A birth control pill or injection could play a key role in reducing the population of badgers which help spread the disease among cows, a government official said today.

TB in cattle has soared over the past decade, resulting in the slaughter of 28,000 infected cows last year, and the government says Britain's growing badger population is largely responsible. Some 28,000 cattle were slaughtered last year at a cost of £100m to the taxpayer.

The Department for Environment, Food and Rural Affairs (Defra) has commissioned research into whether a contraceptive programme for badgers could work and how it could best be delivered.

Farming Minister David Heath said: "We have an overpopulation of badgers at the moment. If we can find ways of reducing the population of badgers in the key areas, allied with reducing the level of infection within those areas, then we probably will be able to bear down on overall endemic infection rate of badgers."

"They are a protected species. Clearly their population is going up and their range is increasing and that is a factor in the spread of this disease," he added.

He was speaking after Environment Secretary Owen Paterson pledged to eradicate TB from cattle in England within 25 years calling the disease "the most pressing animal health problem in the UK".

Mr Paterson plans to cut infection rates gradually in Britain's bovine capital, the south west, and to pull back the frontier - or "edge area" - of the disease until there is nothing left. He is also determined to ensure the north and east of England remain largely TB free.

Although the government's controversial plan to cull 100,000 badgers in the next four years will continue play a central role in the fight to reduce tuberculosis among cattle, it hopes that an effective badger contraception programme could play a significant role in the longer term. Other longer terms measures include creating an effective vaccination for cattle, developing an oral vaccination for badgers - the existing injectable one is difficult and expensive to administer - and improving surveillance of the disease.

Marksmen have been free to shoot badgers in parts of Somerset and Gloucestershire since June 1, when a trial cull formally began. However, they have until 31 January to complete the trial and are not thought to have started yet.

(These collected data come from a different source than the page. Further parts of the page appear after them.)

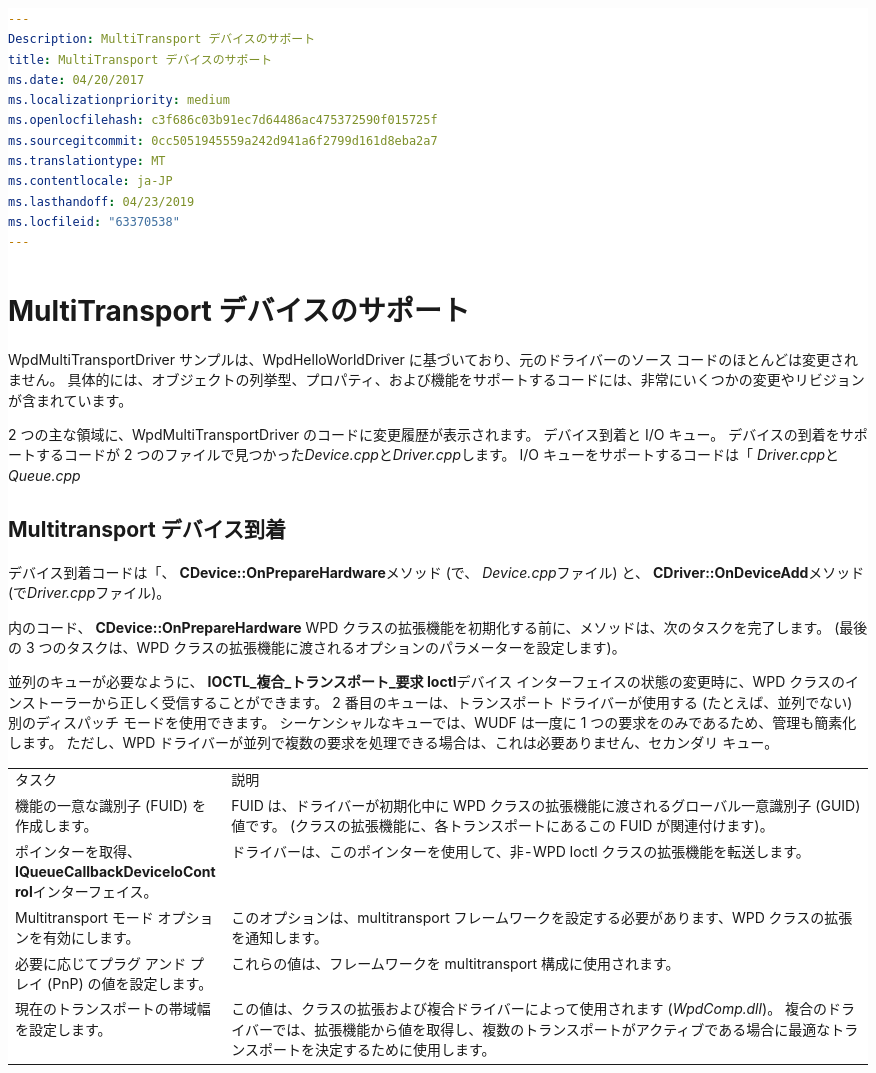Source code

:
 ```yaml
---
Description: MultiTransport デバイスのサポート
title: MultiTransport デバイスのサポート
ms.date: 04/20/2017
ms.localizationpriority: medium
ms.openlocfilehash: c3f686c03b91ec7d64486ac475372590f015725f
ms.sourcegitcommit: 0cc5051945559a242d941a6f2799d161d8eba2a7
ms.translationtype: MT
ms.contentlocale: ja-JP
ms.lasthandoff: 04/23/2019
ms.locfileid: "63370538"
---
```

# <a name="multitransport-device-support"></a>MultiTransport デバイスのサポート


WpdMultiTransportDriver サンプルは、WpdHelloWorldDriver に基づいており、元のドライバーのソース コードのほとんどは変更されません。 具体的には、オブジェクトの列挙型、プロパティ、および機能をサポートするコードには、非常にいくつかの変更やリビジョンが含まれています。

2 つの主な領域に、WpdMultiTransportDriver のコードに変更履歴が表示されます。 デバイス到着と I/O キュー。 デバイスの到着をサポートするコードが 2 つのファイルで見つかった*Device.cpp*と*Driver.cpp*します。 I/O キューをサポートするコードは「 *Driver.cpp*と*Queue.cpp*

## <a name="span-idmultitransportdevice-arrivalspanspan-idmultitransportdevice-arrivalspanspan-idmultitransportdevice-arrivalspanmultitransport-device-arrival"></a><span id="Multitransport_Device-Arrival"></span><span id="multitransport_device-arrival"></span><span id="MULTITRANSPORT_DEVICE-ARRIVAL"></span>Multitransport デバイス到着


デバイス到着コードは「、 **CDevice::OnPrepareHardware**メソッド (で、 *Device.cpp*ファイル) と、 **CDriver::OnDeviceAdd**メソッド (で*Driver.cpp*ファイル)。

内のコード、 **CDevice::OnPrepareHardware** WPD クラスの拡張機能を初期化する前に、メソッドは、次のタスクを完了します。 (最後の 3 つのタスクは、WPD クラスの拡張機能に渡されるオプションのパラメーターを設定します)。

並列のキューが必要なように、 **IOCTL\_複合\_トランスポート\_要求 Ioctl**デバイス インターフェイスの状態の変更時に、WPD クラスのインストーラーから正しく受信することができます。 2 番目のキューは、トランスポート ドライバーが使用する (たとえば、並列でない) 別のディスパッチ モードを使用できます。 シーケンシャルなキューでは、WUDF は一度に 1 つの要求をのみであるため、管理も簡素化します。 ただし、WPD ドライバーが並列で複数の要求を処理できる場合は、これは必要ありません、セカンダリ キュー。

|                                                                       |                                                                                                                                                                                                                                  |
|-----------------------------------------------------------------------|----------------------------------------------------------------------------------------------------------------------------------------------------------------------------------------------------------------------------------|
| タスク                                                                  | 説明                                                                                                                                                                                                                      |
| 機能の一意な識別子 (FUID) を作成します。                         | FUID は、ドライバーが初期化中に WPD クラスの拡張機能に渡されるグローバル一意識別子 (GUID) 値です。 (クラスの拡張機能に、各トランスポートにあるこの FUID が関連付けます)。                                   |
| ポインターを取得、 **IQueueCallbackDeviceIoControl**インターフェイス。 | ドライバーは、このポインターを使用して、非-WPD Ioctl クラスの拡張機能を転送します。                                                                                                                                             |
| Multitransport モード オプションを有効にします。                                | このオプションは、multitransport フレームワークを設定する必要があります、WPD クラスの拡張を通知します。                                                                                                                                  |
| 必要に応じてプラグ アンド プレイ (PnP) の値を設定します。                         | これらの値は、フレームワークを multitransport 構成に使用されます。                                                                                                                                                                 |
| 現在のトランスポートの帯域幅を設定します。                                  | この値は、クラスの拡張および複合ドライバーによって使用されます (*WpdComp.dll*)。 複合のドライバーでは、拡張機能から値を取得し、複数のトランスポートがアクティブである場合に最適なトランスポートを決定するために使用します。 |
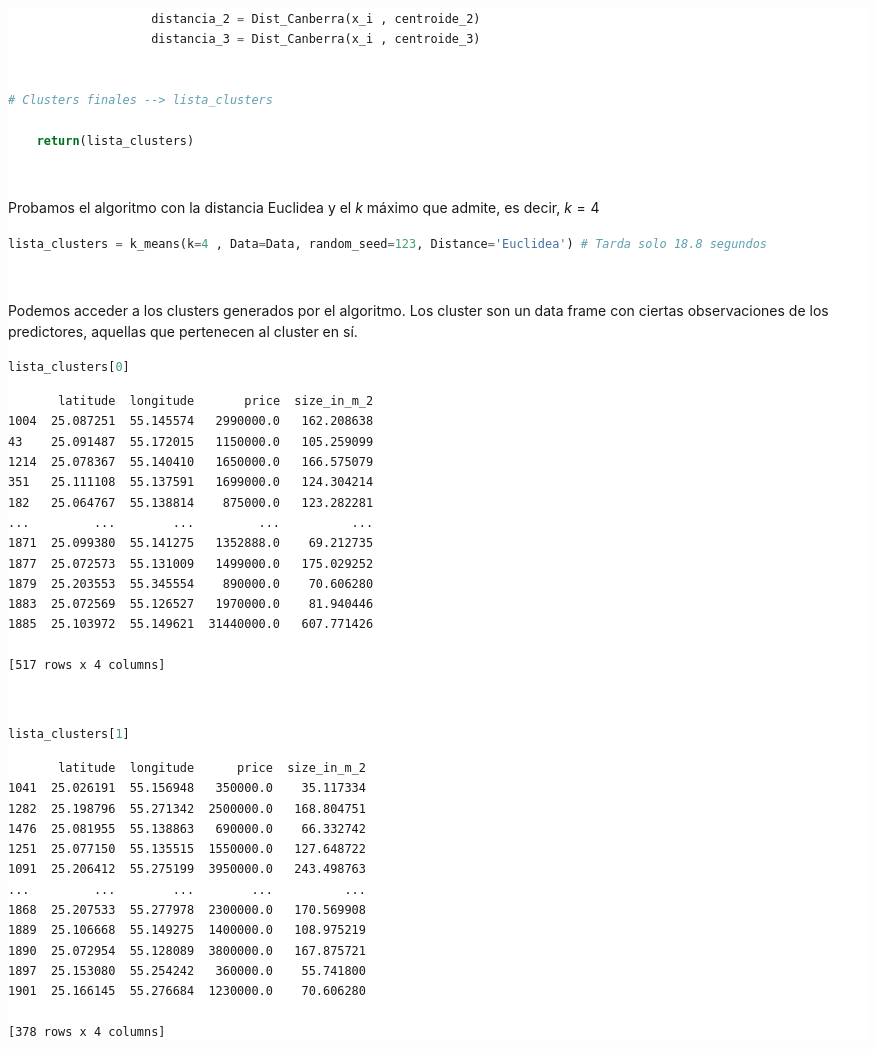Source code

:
 ```python
                    distancia_2 = Dist_Canberra(x_i , centroide_2) 
                    distancia_3 = Dist_Canberra(x_i , centroide_3)    


# Clusters finales --> lista_clusters

    return(lista_clusters)
```

<br>

Probamos el algoritmo con la distancia Euclidea y el $k$ máximo que admite, es decir, $k=4$

```python
lista_clusters = k_means(k=4 , Data=Data, random_seed=123, Distance='Euclidea') # Tarda solo 18.8 segundos 
```

<br>

Podemos acceder a los clusters generados por el algoritmo. Los cluster son un data frame con ciertas observaciones de los predictores, aquellas que pertenecen al cluster en sí.

```python
lista_clusters[0]
```
```
       latitude  longitude       price  size_in_m_2
1004  25.087251  55.145574   2990000.0   162.208638
43    25.091487  55.172015   1150000.0   105.259099
1214  25.078367  55.140410   1650000.0   166.575079
351   25.111108  55.137591   1699000.0   124.304214
182   25.064767  55.138814    875000.0   123.282281
...         ...        ...         ...          ...
1871  25.099380  55.141275   1352888.0    69.212735
1877  25.072573  55.131009   1499000.0   175.029252
1879  25.203553  55.345554    890000.0    70.606280
1883  25.072569  55.126527   1970000.0    81.940446
1885  25.103972  55.149621  31440000.0   607.771426

[517 rows x 4 columns]
```



<br>

```python
lista_clusters[1]
```
```
       latitude  longitude      price  size_in_m_2
1041  25.026191  55.156948   350000.0    35.117334
1282  25.198796  55.271342  2500000.0   168.804751
1476  25.081955  55.138863   690000.0    66.332742
1251  25.077150  55.135515  1550000.0   127.648722
1091  25.206412  55.275199  3950000.0   243.498763
...         ...        ...        ...          ...
1868  25.207533  55.277978  2300000.0   170.569908
1889  25.106668  55.149275  1400000.0   108.975219
1890  25.072954  55.128089  3800000.0   167.875721
1897  25.153080  55.254242   360000.0    55.741800
1901  25.166145  55.276684  1230000.0    70.606280

[378 rows x 4 columns]
```
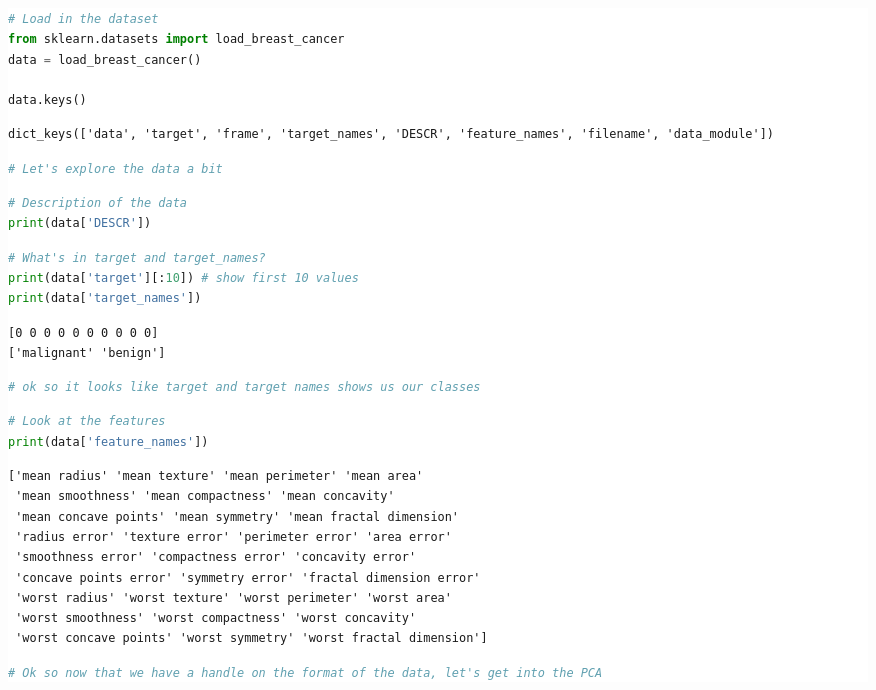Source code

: 
```python
# Load in the dataset
from sklearn.datasets import load_breast_cancer
data = load_breast_cancer()
 
data.keys()

```




    dict_keys(['data', 'target', 'frame', 'target_names', 'DESCR', 'feature_names', 'filename', 'data_module'])




```python
# Let's explore the data a bit
```


```python
# Description of the data
print(data['DESCR'])
```


```python
# What's in target and target_names?
print(data['target'][:10]) # show first 10 values
print(data['target_names'])
```

    [0 0 0 0 0 0 0 0 0 0]
    ['malignant' 'benign']



```python
# ok so it looks like target and target names shows us our classes 
```


```python
# Look at the features
print(data['feature_names'])
```

    ['mean radius' 'mean texture' 'mean perimeter' 'mean area'
     'mean smoothness' 'mean compactness' 'mean concavity'
     'mean concave points' 'mean symmetry' 'mean fractal dimension'
     'radius error' 'texture error' 'perimeter error' 'area error'
     'smoothness error' 'compactness error' 'concavity error'
     'concave points error' 'symmetry error' 'fractal dimension error'
     'worst radius' 'worst texture' 'worst perimeter' 'worst area'
     'worst smoothness' 'worst compactness' 'worst concavity'
     'worst concave points' 'worst symmetry' 'worst fractal dimension']



```python
# Ok so now that we have a handle on the format of the data, let's get into the PCA
```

The trial requires them to kill 5,000 animals, or 70 per cent of the estimated population in the culling zones and they are thought to be waiting for the nights to draw in to give them more time to shoot the nocturnal creatures.

If the trial determines that the cull can be conducted effectively, efficiently and humanely, it will be rolled out across the country.

However, the trial will not seek to determine how effective the cull is at reducing TB in cattle because that will take years to determine.

Although the government believes the cull will be effective, many scientists are concerned it will actually make the problem worse. They argue that fleeing badgers could carry the disease to new areas, while the vacuum left by the cull could attract new badgers into the area that may be infected.

Launching his 25-year TB-eradication plan, Mr Paterson said: "Today we start a countdown towards an England free from this terrible disease. We must stop bovine TB spreading into previously unaffected areas while bringing it under control in places where it has taken hold".

"It threatens our cattle farmers' livelihoods and our farming industry as well as the health of wildlife and livestock," he added.

Mr Paterson has launched a draft strategy, which is now out for public consultation, which will see Defra working with the farming industry to give farmers buying cattle more information about their TB history.

"A range of crucial TB risk information such as movement and testing history will be shared at point of sale so farmers will know the animal's TB testing history before purchase," a Defra spokesman said.

Asked if the badger overpopulation meant he would support a cull even without bovine TB, Mr Heath said: "No. Because badgers wouldn't represent a sufficient environmental threat."